* What the task asks *
Output every line of the data below, from the line containing "Aneka Kerajinan" down through the line containing "protagonizó el momento", exactly as they appear and with both of those lines included, and nothing else.

* Records *

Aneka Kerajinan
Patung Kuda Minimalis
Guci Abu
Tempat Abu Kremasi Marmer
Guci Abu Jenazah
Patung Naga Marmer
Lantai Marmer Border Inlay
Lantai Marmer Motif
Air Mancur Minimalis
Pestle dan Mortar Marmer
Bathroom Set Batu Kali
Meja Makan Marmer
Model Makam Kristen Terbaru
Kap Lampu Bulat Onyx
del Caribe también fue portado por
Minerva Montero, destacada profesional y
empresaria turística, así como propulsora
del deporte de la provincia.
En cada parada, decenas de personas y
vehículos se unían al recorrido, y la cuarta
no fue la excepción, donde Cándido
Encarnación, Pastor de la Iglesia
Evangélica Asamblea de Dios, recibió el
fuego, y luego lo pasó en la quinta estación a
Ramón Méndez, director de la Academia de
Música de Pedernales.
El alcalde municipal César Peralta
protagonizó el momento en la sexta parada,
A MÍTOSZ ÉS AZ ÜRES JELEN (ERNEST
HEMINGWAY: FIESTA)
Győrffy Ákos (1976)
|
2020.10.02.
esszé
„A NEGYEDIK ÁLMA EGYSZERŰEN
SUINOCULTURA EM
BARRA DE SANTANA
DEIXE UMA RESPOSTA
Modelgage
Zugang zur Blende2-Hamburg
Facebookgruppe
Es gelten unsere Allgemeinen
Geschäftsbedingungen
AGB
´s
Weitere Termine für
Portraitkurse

* * *

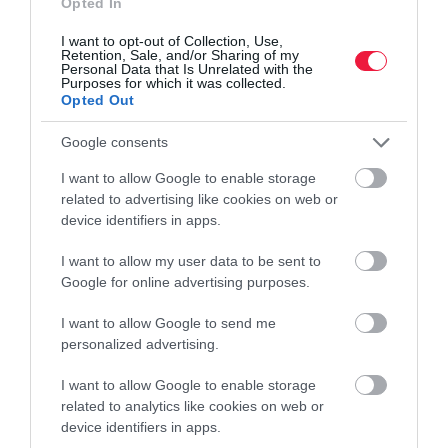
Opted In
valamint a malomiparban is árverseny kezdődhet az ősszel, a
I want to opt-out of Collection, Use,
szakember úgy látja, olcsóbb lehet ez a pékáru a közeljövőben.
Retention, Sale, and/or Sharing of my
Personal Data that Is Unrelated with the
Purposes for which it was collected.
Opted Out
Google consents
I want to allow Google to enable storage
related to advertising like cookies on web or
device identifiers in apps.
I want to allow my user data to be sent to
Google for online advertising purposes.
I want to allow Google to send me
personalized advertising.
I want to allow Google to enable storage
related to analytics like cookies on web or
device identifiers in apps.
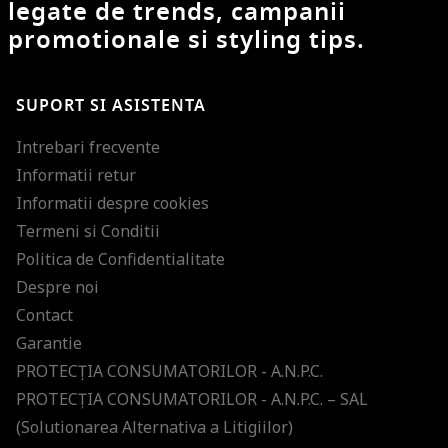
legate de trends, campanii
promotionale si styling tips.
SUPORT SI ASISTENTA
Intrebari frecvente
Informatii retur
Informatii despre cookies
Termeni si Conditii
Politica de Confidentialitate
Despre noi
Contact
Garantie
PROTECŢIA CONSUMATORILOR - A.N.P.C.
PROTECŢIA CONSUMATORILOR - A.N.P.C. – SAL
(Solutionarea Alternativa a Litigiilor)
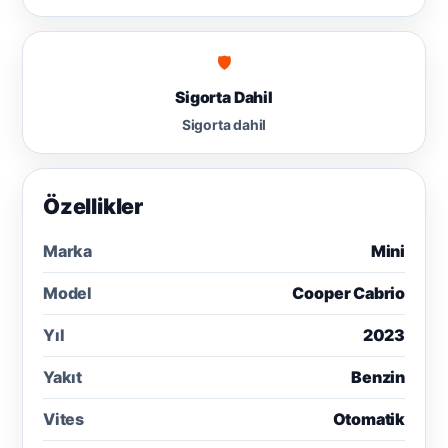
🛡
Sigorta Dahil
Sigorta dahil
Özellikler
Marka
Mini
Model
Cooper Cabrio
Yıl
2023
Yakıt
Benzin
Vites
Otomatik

...

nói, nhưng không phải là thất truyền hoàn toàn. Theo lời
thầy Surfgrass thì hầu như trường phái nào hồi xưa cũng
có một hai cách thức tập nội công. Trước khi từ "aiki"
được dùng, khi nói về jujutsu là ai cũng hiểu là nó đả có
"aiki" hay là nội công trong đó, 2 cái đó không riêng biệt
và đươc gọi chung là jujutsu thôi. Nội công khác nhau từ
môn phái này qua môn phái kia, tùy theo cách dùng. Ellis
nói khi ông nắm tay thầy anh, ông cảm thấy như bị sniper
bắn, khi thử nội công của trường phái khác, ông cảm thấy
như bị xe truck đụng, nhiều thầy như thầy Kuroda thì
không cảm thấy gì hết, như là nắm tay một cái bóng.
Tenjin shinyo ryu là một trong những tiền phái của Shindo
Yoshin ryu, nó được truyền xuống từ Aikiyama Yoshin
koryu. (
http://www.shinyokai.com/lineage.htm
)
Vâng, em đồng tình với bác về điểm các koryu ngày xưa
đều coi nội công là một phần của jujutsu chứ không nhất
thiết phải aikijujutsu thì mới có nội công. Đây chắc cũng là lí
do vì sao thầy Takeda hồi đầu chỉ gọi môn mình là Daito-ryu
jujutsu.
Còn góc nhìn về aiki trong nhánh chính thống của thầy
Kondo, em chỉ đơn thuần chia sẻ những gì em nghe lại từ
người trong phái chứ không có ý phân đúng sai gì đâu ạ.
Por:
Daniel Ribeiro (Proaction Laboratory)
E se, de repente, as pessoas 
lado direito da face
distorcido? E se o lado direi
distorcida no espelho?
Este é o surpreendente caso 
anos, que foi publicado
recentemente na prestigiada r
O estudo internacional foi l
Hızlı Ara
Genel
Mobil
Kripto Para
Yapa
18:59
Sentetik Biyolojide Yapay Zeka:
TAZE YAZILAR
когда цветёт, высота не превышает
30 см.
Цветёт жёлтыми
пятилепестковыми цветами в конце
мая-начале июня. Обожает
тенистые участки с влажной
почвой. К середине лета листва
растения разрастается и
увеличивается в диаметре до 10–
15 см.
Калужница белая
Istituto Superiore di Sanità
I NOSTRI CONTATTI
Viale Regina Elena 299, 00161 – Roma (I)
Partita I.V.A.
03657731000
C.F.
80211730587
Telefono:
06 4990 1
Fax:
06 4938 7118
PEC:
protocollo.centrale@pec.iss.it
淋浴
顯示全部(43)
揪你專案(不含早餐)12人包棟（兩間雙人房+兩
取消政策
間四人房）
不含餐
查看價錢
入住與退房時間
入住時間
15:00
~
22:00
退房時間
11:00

* Reply *
Aneka Kerajinan
Patung Kuda Minimalis
Guci Abu
Tempat Abu Kremasi Marmer
Guci Abu Jenazah
Patung Naga Marmer
Lantai Marmer Border Inlay
Lantai Marmer Motif
Air Mancur Minimalis
Pestle dan Mortar Marmer
Bathroom Set Batu Kali
Meja Makan Marmer
Model Makam Kristen Terbaru
Kap Lampu Bulat Onyx
del Caribe también fue portado por
Minerva Montero, destacada profesional y
empresaria turística, así como propulsora
del deporte de la provincia.
En cada parada, decenas de personas y
vehículos se unían al recorrido, y la cuarta
no fue la excepción, donde Cándido
Encarnación, Pastor de la Iglesia
Evangélica Asamblea de Dios, recibió el
fuego, y luego lo pasó en la quinta estación a
Ramón Méndez, director de la Academia de
Música de Pedernales.
El alcalde municipal César Peralta
protagonizó el momento en la sexta parada,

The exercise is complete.